Most of time you (or your scripts) will set up and use server features via SSH. You can avoid having to type your password every time. Commands on server side:

mkdir ~/.ssh
touch ~/.ssh/authorized_keys
chmod 600 ~/.ssh/authorized_keys

and on client:

ssh-keygen -t dsa
#(hit enter to default filename and when password prompt)
cat ~/.ssh/id_dsa.pub | ssh user@serveraddress.com "cat - >> ~/.ssh/authorized_keys"
#(type password) 

Printer and file sharing with CUPS and SAMBA

To support printers you need a cups and cups-client pakages. Own permission to setting printers:

usermod -aG lpadmin username

Now install drivers. You can manage printers on localhost:631 web page in your browser. If you want simply share all printers in local area from console run:

sudo cupsctl --share-printers

Install samba package. Edit /etc/samba/smb.conf, make sure line “security = user” is uncommented. To make printers discoverable in [printers] section set browseable parameter to yes. You can also add shared folder like this:

[ShareName]
    path = /path/to/shared/dir
    read only = no
    writeable = yes
    browseable = yes
    valid users = user
    create mask = 0640
    directory mask = 0750

You can change your samba password in console:

 pdbedit -a -u username 

After all changes restart CUPS and SAMBA:

/etc/init.d/cups restart
/etc/init.d/samba restart

Well done, you should be able to access your resources from Linux and Windows or even Android device (eg. Let’s Print Droid).

Audio and MPD

For base audio support I installed alsa-base & alsa-utils packages. I recommend madplay as console player (it’s VERY small). For background playback run:

nohup madplay -Q -v foobar.mp3 >/dev/null &
#to stop simply kill madplay:
killall madplay

And what if we want to have a remote controlled stereo? Music Player Daemon was made ​​for this. Lets try it out!

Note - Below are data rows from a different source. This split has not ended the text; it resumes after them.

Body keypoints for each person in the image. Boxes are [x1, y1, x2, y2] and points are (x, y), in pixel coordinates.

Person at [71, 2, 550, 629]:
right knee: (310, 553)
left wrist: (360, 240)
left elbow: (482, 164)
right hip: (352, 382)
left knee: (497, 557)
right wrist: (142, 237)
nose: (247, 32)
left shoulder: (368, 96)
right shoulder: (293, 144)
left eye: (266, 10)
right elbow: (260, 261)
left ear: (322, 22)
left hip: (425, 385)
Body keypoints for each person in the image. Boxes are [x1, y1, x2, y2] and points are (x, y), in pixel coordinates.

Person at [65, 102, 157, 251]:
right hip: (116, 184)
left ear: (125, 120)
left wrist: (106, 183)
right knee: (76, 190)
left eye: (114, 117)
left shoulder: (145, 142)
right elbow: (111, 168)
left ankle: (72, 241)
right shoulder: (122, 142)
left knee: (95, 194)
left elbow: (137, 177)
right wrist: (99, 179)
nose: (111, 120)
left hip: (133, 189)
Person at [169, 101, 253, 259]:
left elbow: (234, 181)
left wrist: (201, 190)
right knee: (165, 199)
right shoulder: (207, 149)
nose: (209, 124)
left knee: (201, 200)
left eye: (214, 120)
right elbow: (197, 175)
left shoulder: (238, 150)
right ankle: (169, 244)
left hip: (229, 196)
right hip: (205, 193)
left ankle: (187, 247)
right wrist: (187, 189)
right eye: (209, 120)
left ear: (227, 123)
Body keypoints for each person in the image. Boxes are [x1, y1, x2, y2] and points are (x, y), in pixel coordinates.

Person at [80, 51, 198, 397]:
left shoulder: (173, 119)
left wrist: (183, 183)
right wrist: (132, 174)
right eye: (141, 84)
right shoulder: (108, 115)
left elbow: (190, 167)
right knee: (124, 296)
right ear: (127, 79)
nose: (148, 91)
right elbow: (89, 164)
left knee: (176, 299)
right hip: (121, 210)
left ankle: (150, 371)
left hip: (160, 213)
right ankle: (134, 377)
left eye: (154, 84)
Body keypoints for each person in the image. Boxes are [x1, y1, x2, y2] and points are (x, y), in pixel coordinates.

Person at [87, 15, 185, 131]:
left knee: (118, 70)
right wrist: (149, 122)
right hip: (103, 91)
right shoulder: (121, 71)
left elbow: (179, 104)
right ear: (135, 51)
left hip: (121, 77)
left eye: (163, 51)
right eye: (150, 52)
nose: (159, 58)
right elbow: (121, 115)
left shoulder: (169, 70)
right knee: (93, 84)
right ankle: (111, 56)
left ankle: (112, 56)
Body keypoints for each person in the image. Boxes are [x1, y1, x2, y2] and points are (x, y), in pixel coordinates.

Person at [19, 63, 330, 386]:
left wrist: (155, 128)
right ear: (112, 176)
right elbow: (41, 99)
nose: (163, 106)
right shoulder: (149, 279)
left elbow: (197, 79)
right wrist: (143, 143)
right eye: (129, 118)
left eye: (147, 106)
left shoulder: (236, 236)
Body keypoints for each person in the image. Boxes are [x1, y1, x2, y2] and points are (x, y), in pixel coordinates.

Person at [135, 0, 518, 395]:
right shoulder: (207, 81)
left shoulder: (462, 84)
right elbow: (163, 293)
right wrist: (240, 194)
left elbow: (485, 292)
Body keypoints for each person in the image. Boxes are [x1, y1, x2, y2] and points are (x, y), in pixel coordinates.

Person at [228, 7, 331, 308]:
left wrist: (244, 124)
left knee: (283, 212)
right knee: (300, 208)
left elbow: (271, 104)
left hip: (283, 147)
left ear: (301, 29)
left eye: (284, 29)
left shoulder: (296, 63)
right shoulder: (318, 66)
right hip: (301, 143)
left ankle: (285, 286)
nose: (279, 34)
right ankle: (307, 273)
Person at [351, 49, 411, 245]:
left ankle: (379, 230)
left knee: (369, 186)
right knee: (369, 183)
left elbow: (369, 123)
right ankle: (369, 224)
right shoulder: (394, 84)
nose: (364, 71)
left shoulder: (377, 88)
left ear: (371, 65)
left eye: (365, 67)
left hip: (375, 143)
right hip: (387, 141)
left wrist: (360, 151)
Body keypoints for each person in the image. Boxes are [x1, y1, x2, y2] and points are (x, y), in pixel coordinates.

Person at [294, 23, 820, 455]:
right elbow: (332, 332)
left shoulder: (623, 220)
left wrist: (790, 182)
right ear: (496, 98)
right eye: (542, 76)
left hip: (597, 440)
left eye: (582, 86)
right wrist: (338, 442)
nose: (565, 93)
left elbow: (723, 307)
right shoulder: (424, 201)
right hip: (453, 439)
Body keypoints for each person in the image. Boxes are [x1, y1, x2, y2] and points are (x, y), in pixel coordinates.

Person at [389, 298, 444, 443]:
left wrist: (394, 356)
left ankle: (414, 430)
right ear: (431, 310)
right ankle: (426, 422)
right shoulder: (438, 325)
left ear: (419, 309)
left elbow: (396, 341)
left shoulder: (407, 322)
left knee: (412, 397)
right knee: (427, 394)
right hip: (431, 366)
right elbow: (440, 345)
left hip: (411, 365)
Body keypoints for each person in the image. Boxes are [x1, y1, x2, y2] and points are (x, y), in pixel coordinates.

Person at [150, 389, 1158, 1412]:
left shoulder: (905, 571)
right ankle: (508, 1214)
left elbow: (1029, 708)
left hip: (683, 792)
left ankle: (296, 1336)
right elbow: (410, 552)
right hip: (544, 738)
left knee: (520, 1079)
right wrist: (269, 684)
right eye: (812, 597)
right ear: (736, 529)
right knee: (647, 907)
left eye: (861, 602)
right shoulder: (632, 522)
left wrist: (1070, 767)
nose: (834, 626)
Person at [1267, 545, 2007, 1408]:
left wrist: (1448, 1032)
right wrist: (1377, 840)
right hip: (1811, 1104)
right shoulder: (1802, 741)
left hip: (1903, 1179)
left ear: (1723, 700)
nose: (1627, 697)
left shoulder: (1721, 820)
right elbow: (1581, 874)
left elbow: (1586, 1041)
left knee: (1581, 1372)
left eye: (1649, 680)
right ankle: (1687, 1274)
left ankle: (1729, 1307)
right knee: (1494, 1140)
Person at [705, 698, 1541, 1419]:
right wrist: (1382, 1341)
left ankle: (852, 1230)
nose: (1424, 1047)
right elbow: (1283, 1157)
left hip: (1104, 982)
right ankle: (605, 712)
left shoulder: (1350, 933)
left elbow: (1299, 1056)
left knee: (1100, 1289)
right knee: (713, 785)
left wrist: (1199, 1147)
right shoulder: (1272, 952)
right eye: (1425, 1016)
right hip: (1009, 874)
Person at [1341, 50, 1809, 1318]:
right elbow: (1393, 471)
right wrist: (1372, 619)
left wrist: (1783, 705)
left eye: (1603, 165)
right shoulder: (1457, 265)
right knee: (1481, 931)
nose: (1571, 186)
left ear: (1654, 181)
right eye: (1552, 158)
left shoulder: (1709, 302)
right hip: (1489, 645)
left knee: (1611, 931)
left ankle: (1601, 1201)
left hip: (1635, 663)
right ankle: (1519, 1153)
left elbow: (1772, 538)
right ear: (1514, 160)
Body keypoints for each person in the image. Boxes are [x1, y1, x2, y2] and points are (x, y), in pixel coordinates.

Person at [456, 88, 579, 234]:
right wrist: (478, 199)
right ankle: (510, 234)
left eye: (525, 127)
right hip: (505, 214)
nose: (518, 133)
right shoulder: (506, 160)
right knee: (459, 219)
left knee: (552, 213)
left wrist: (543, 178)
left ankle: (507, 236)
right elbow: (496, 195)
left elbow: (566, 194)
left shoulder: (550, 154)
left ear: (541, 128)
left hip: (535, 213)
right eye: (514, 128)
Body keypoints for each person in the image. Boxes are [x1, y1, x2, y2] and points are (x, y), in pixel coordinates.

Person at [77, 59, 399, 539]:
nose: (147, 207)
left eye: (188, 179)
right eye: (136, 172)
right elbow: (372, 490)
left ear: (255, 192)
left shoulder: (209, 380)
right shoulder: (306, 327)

  • install mpd and mpc packages,
  • it is problematic to play music for all users after boot, the easiest, but least safe way is to give the music folder permissions for everyone (I use special partition mounted with noexec option),
  • edit /etc/mpd.conf and change music_directory to your music path, bind_to_address   =>  “any”, uncomment auto_update, if you don’t have Avaci server set zeroconf_enabled  to “no”,
  • perform mpd restart  sudo /etc/init.d/mpd restart,
  • run:
    mpc update
    mpc ls | mpc add
    mpc play
    #if you can't hear music try:
    sudo chsh -s /bin/true mpd
    

    If still no playback try set sympfollow_outside_symlinks to “yes”.

List of MPD Clients

LAMP

Linux-Apache-MySQL-PHP combination is all you need to set up your WWW server.

MySQL:

apt-get install mysql-server mysql-client 

Enter password and repeat  it when prompted.

Apache2:

apt-get install apache2

Test with localhost or server ip address on web browser. Should display “it works!” page.

PHP5:

apt-get install php5 libapache2-mod-php5

apt-get install php5-mysql 

PhpMyAdmin:

apt-get install phpmyadmin 

Choose apache2 and  “yes” for “dbconfig-common” question, type passwords.
After that if localhost/phpmyadmin is Not Found add

Include /etc/phpmyadmin/apache.conf

to the end of /etc/apache2/apache2.conf file.